The Russian defense ministry is to resume procurement of Kazan/Russian Helicopters Ansat helicopters following the recently announced plan to completely “indigenize” the baseline model that first flew in 1997. It centers on the replacement of the Pratt & Whitney Canada PW207K 630-hp turboshafts by either the Klimov VK-800V that is already available, or the VK-650V now in development. The current daylight-only avionics are to be replaced by a glass cockpit and a set of mission equipment from Ramenskoye PKB that will permit night operations.
Russia’s ministry of defense initially placed two orders each of 30 units to have all been delivered by 2019, but stopped taking deliveries prematurely due to issues with western components. Today, the Russian Air and Space Force (VKS) operates 45 Ansat-U rotorcraft, mostly in the flying school at Syzran, the largest institution in the country for the preparation of crews for army aviation.
The service made its commitment to the Ansat-U in 2012, following the completion of state acceptance on the customized training version that features wheeled undercarriage and KSU-A fly-by-wire flight controls. The latter enables the artificial emulation of the handling qualities of heavier rotorcraft to reduce syllabus costs. According to the instructors at Syzran, teething problems with the Ansat-U have largely been fixed by now.
Thanks to the KSU-A, the type has won a reputation to be “very forgiving” for novice pilots and is considered as “easier to master” when compared with other helicopters in Russian service, since all of them employ mechanical linkages with hydraulic boost. Even though the KSU-A has not delivered on all its early promises concerning the accurate emulation of all in-service rotorcraft types, the military intends to keep it on Ansats and develop the FBW technology further.

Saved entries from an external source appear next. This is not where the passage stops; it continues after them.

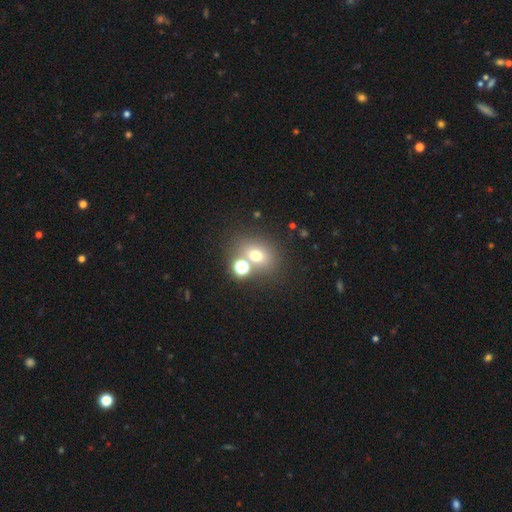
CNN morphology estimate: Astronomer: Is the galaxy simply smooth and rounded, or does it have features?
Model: smooth — 67%.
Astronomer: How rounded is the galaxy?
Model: round — 61% (runner-up: in between, 38%).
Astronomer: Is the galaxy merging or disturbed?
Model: none — 61%.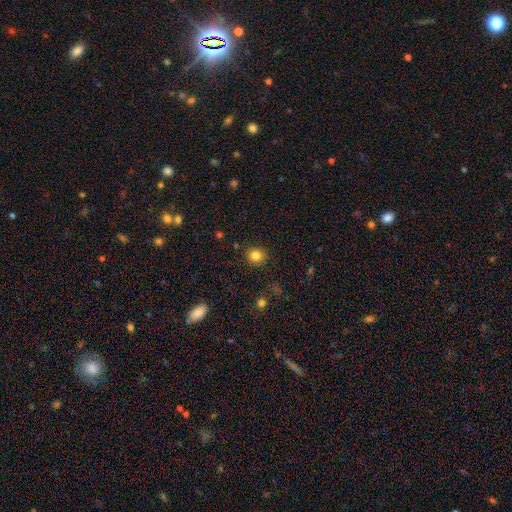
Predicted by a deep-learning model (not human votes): Overall: smooth (83%). How rounded: round (82%). Merging: none (89%).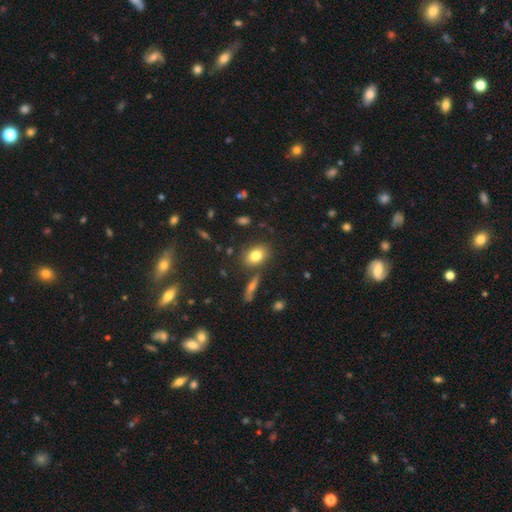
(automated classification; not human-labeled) Smooth or featured?
  - smooth: 80% *
  - featured or disk: 11%
  - star or artifact: 10%
How rounded?
  - in between: 69% *
  - round: 29%
  - cigar-shaped: 2%
Merging?
  - none: 78% *
  - minor disturbance: 12%
  - merger: 8%
  - major disturbance: 3%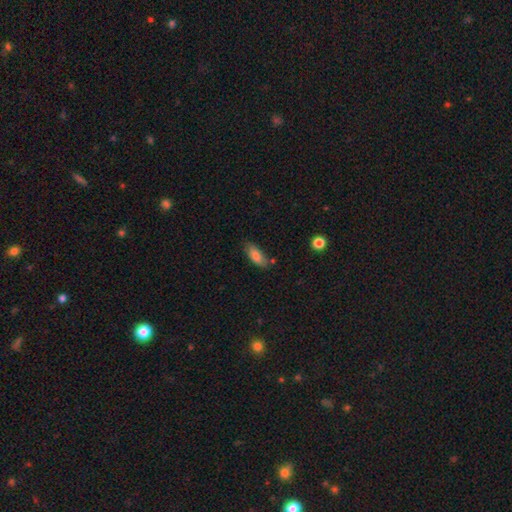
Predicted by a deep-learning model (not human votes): Overall: smooth (83%). How rounded: in between (75%). Merging: none (70%).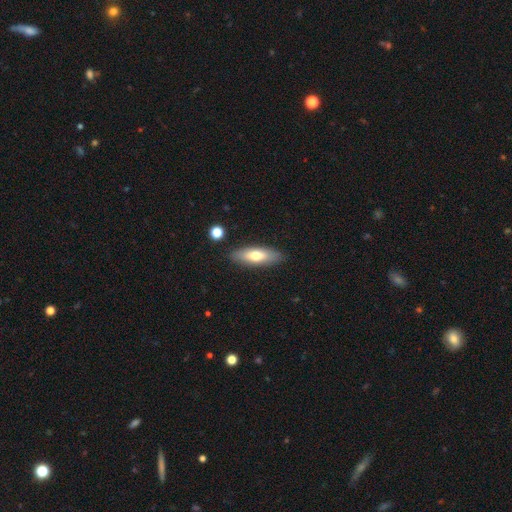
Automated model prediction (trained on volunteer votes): Smooth or featured: smooth — 65% (featured or disk — 29%)
How rounded: in between — 54% (cigar-shaped — 44%)
Merging: none — 86% (minor disturbance — 10%)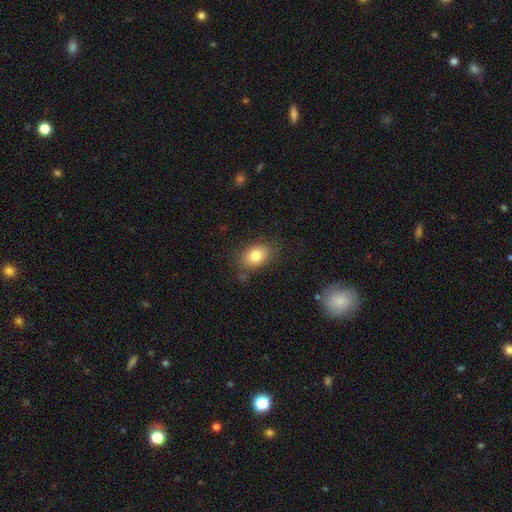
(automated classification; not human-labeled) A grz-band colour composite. It shows a smooth galaxy with no disk features (80%) that is in between round and cigar-shaped (79%). Merging: none (75%).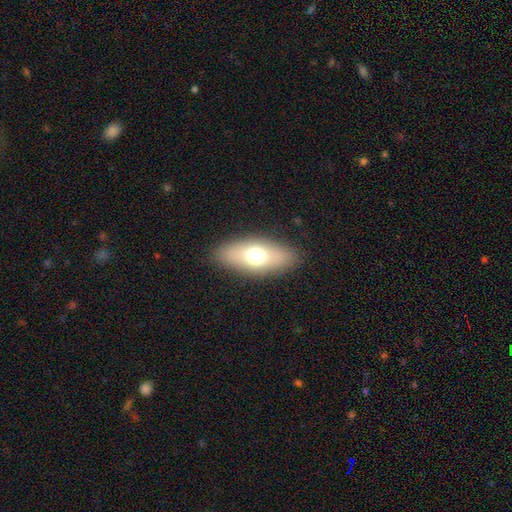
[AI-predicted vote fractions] Q: Smooth or featured?
A: smooth (64%); runner-up: featured or disk (26%)
Q: How rounded?
A: in between (79%); runner-up: cigar-shaped (13%)
Q: Merging?
A: none (86%); runner-up: minor disturbance (9%)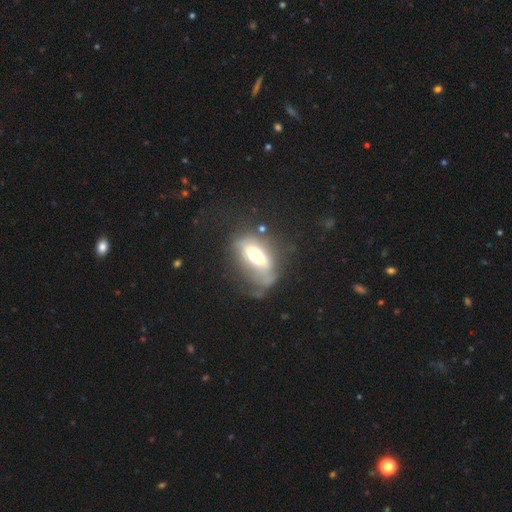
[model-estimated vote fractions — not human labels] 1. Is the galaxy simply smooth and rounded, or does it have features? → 47% smooth, 45% featured or disk, 8% star or artifact.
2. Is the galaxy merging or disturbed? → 35% none, 34% major disturbance, 25% minor disturbance, 6% merger.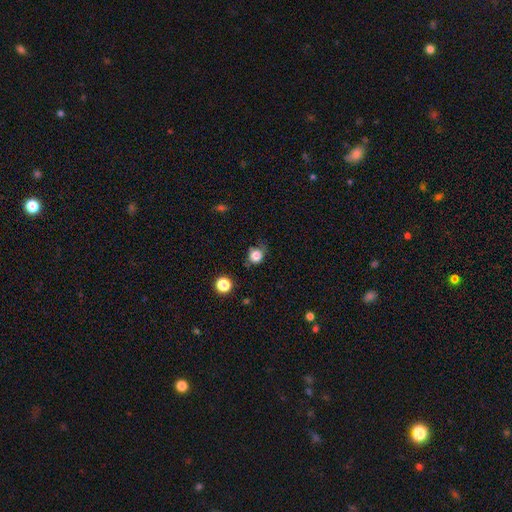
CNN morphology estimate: Smooth or featured?
  - smooth: 81% *
  - star or artifact: 11%
  - featured or disk: 7%
How rounded?
  - round: 82% *
  - in between: 17%
  - cigar-shaped: 1%
Merging?
  - none: 59% *
  - minor disturbance: 27%
  - major disturbance: 11%
  - merger: 3%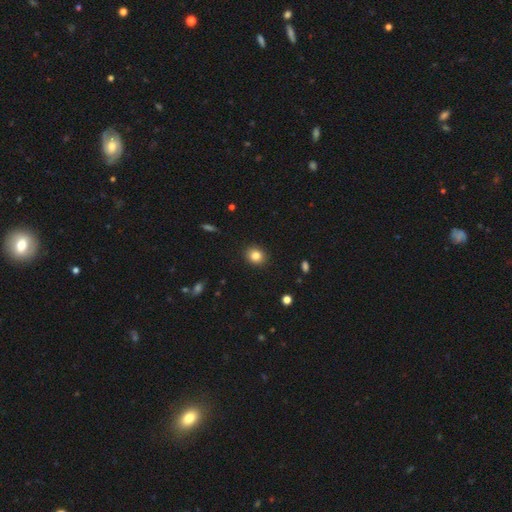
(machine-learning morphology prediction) The model was most divided on "how rounded": round: 69%, in between: 31%, cigar-shaped: 1%. More confident: merging — none (90%); smooth or featured — smooth (84%).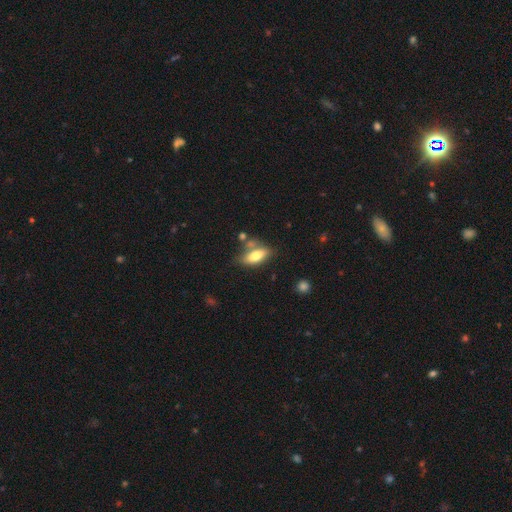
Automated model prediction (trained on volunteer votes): smooth 70%, featured or disk 23%, star or artifact 7%. Down the decision tree: how rounded — in between (72%); merging — none (60%).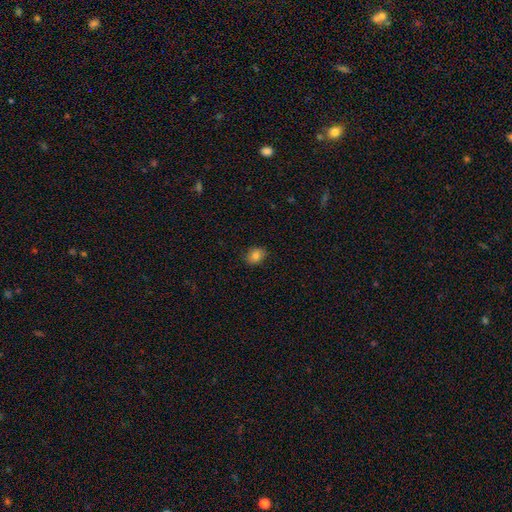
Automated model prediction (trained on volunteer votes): Morphology: type=smooth (80%); roundness=in between (57%); merging=none (85%).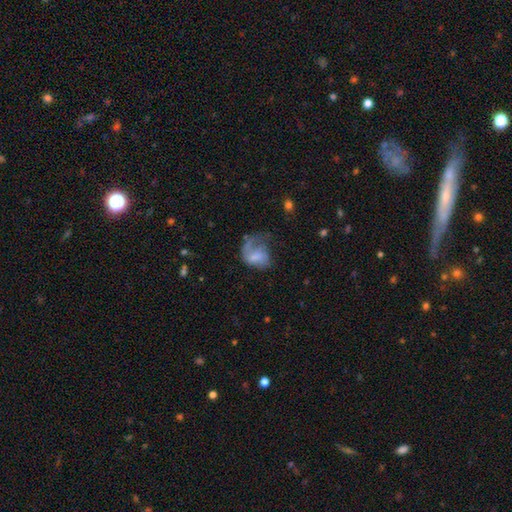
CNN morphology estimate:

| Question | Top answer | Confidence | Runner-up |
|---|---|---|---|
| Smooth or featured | smooth | 46% | tied: featured or disk (46%) |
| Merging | major disturbance | 49% | none (26%) |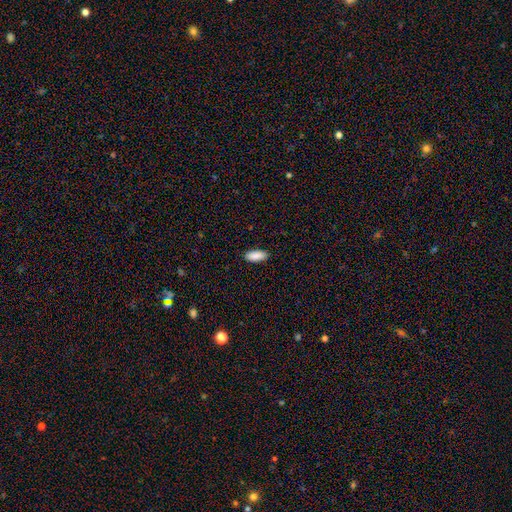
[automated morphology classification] Smooth or featured?
  - smooth: 90% *
  - star or artifact: 6%
  - featured or disk: 4%
How rounded?
  - in between: 85% *
  - cigar-shaped: 13%
  - round: 2%
Merging?
  - none: 90% *
  - minor disturbance: 8%
  - major disturbance: 2%
  - merger: 1%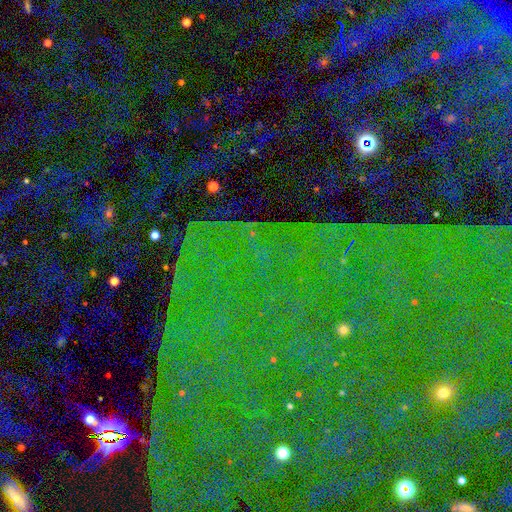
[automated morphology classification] Smooth or featured? Predicted: star or artifact (p=0.85).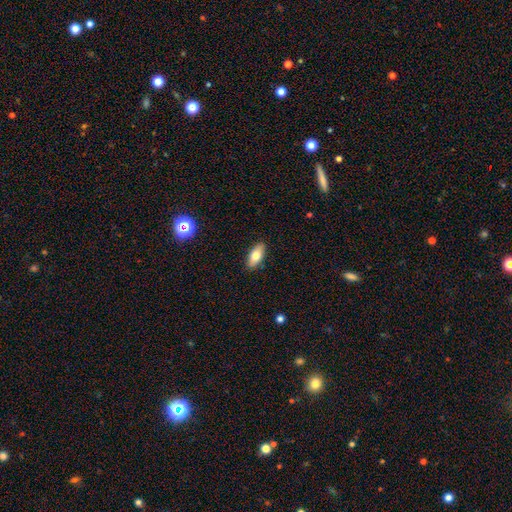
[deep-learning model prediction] Q: Smooth or featured?
A: smooth (75%); runner-up: featured or disk (17%)
Q: How rounded?
A: in between (86%); runner-up: cigar-shaped (11%)
Q: Merging?
A: none (89%); runner-up: minor disturbance (8%)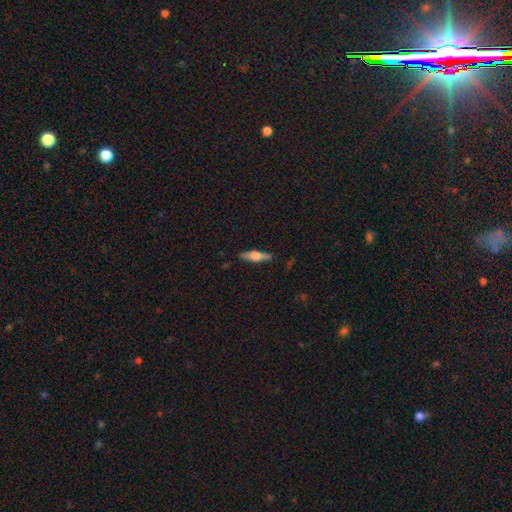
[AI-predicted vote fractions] Smooth or featured? featured or disk (48%)
Merging? none (87%)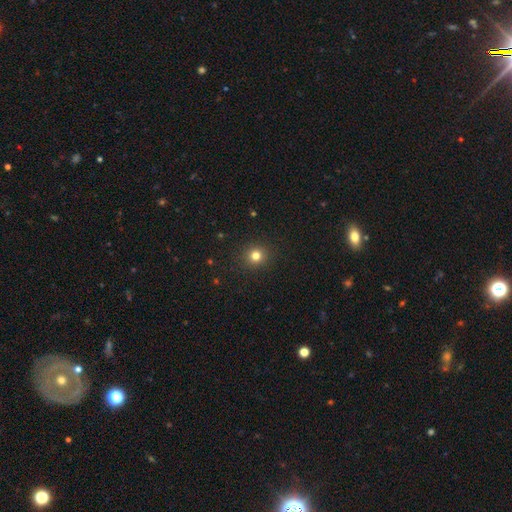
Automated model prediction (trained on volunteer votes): The model was most divided on "smooth or featured": smooth: 80%, star or artifact: 15%, featured or disk: 6%. More confident: merging — none (91%); how rounded — round (91%).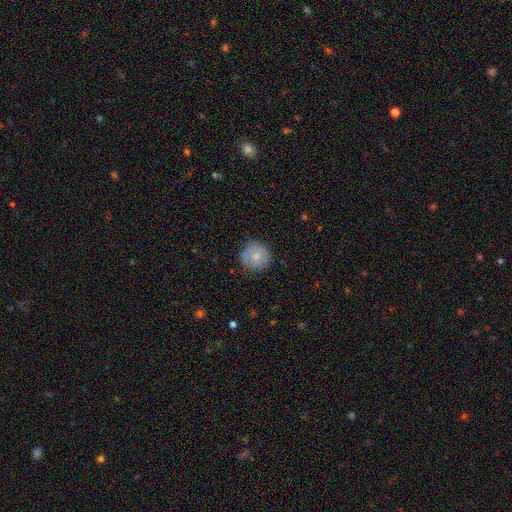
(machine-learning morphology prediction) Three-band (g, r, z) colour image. It shows a smooth galaxy with no disk features (72%) that is round (93%). Merging: none (77%).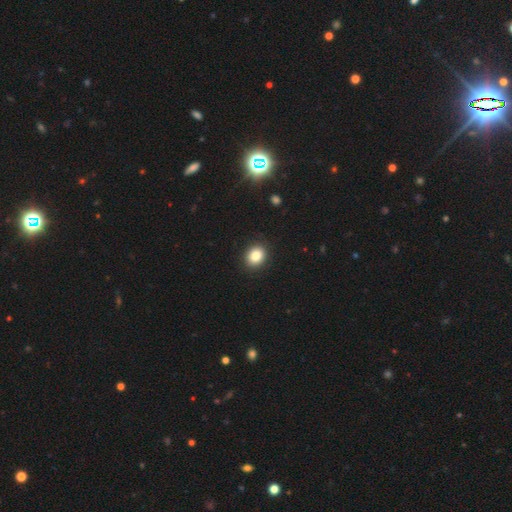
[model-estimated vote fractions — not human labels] smooth 85%, star or artifact 10%, featured or disk 5%. Down the decision tree: how rounded — round (60%); merging — none (90%).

While Canadian engines remain available for freshly assembled Ansats for commercial operators, the Kremlin demanded that the United Engine Corporation (ODK) develop a complete line of turboshaft engines to exclude foreign suppliers from the Russian Helicopters supply chain. ODK general designer Yuri Shmotin has recently announced development of the Klimov VK-1600V for application to the Kamov Ka-62, and VK-650V for the Ka-226 and Ansat. Their certification is planned for 2023. In his words, the draft design of the VK-650—which develops between 500 and 700 hp—will be completed later this year to enable the building of prototypes for testing. “The work is ongoing, funding is provided”, Shmotin said.
Apart from purchasing more Ansat-Us, the Russian military may also reconsider the Ansat-2RTs, a two-seat armed derivative for reconnaissance, target-illumination and strike missions. Unveiled at MAKS 2005, this version has 90 percent parts commonality with the baseline model. In addition to a pair of 12.7-mm Kord internal machine guns and UV-26 chaff/flare dispensers, the Ansat-2RTs can carry up to 1,300kg (2,866lb) of air-launched munitions on four pylons under stub wings, including S-8 80-mm rockets and Igla self-homing air-to-air missiles.
Through the introduction of more versions and derivatives, Russian Helicopters aims at expanding Ansat’s customer base. The company’s CEO, Andrei Boginsky, hopes that this would increase the backlog and enable the final assembly line at the Kazan Helicopters plant to reach full capacity, at some 60 units per year.